La parte “antropologica” è invece questa. Bisognerebbe far notare che non sempre una rivolta deve per forza avere una spiegazione sociologica coerente che la faccia digerire al popolino. Certo, la si può fornire, sia pur palesemente errata, per aiutare nell’individuazione di un nemico (sia esso il “negro di Tottenham” o la “società capitalista”), questo è anche comprensibile nella dialettica politica. Ma non scordiamoci che le masse, in quanto masse, agiscono con una psicologia particolare, e sono spesso preda di pulsioni irrazionali e bestiali. Quando l’uomo non è Uomo ma mero individuo, semplice cittadino, soggetto “tout court”, allora può regredire al rango di bestia. Ecco. Più che una rivolta quella di Londra pare (come suggerito sul Foglio di Giovedì 11 Agosto da Daniele Ranieri) un’invasione di locuste. C’è nell’uomo semplice un’animalesca predisposizione alla devastazione ed al caos. Mettici una certa ammirazione per la “cultura della delinquenza” che cresce in certi contesti urbani, ed ecco che hai ottenuto la ricetta per lo scoppio di violenza cieca.
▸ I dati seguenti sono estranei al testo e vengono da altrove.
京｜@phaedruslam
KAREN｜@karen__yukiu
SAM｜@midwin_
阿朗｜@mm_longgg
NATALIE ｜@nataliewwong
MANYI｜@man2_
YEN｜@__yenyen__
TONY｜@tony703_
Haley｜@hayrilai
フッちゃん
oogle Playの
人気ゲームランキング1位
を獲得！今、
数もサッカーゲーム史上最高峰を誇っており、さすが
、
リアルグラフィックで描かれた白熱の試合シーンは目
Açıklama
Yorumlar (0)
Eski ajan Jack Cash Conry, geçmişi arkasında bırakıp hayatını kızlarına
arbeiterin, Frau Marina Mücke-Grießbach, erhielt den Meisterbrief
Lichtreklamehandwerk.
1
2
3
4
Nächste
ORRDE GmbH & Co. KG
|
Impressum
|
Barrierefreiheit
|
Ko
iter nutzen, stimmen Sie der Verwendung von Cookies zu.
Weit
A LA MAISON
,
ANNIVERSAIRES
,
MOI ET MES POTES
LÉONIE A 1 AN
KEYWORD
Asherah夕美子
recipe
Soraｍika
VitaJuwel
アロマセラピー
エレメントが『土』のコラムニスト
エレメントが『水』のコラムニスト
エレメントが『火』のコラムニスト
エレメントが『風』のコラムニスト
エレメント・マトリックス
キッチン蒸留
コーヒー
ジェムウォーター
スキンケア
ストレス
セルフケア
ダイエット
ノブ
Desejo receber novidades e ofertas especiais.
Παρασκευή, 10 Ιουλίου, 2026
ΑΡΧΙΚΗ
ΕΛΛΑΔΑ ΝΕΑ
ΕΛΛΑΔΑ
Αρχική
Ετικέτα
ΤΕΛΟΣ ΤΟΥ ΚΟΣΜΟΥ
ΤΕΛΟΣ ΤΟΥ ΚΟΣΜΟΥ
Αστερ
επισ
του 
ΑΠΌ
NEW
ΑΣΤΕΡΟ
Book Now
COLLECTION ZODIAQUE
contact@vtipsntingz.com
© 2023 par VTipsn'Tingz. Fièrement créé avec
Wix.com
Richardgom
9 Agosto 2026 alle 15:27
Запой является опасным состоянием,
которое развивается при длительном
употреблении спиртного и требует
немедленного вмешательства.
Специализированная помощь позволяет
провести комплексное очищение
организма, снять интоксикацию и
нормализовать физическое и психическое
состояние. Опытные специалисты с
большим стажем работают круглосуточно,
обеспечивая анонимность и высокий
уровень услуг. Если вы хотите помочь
Tiriamo le somme: chi ha fornito l’esempio da seguire nelle rivolte di Londra? Il governo law and order che dispiega sedicimila agenti? Decisamente no. I distruttori delle proprie stesse strade, del proprio stesso quartiere, i saccheggiatori, i teppisti? Direi di no. I plotoni armati di scopa che puliscono la città? Un’altra volta, no. O meglio: sicuramente in sé e per sé è una cosa buona e giusta, ma lo vedo piuttosto come un evento sul quale i giornali soprattutto britannici hanno posto l’accento in maniera artificiale per avvalorare una certa idea cameroniana di Big Society, dunque un qualcosa che in teoria è buono e giusto, ma in pratica risente di una forzatura partigiana, un po’ troppo retorica e poco pratica.

L’esempio l’hanno dato – udite udite – le comunità (quelle sì che sono vere comunità) arabe che proteggono il loro territorio, le loro famiglie che vivono sopra i negozi, le fatiche di una vita armati di mazze e bastoni. I sikh che proteggono le loro chiese schierati a mo’ di legione romana. Gli hooligans del Millwall che proteggono i propri pub con dei veglioni notturni a suon di birre e cazzotti a chi si avvicina al portone. Insomma, il poco di comunità che ancora c’è rimasto in Inghilterra.

Tutto ciò a dispetto di una polizia che è stata inerme, dei cittadini atomizzati ed impauriti all’interno delle proprio case, dei turisti che si radunavano in quei luoghi giusto per avere qualcosa da raccontare al loro ritorno. Tutto ciò a dispetto della gente che tutto aveva da perdere, e niente da dare.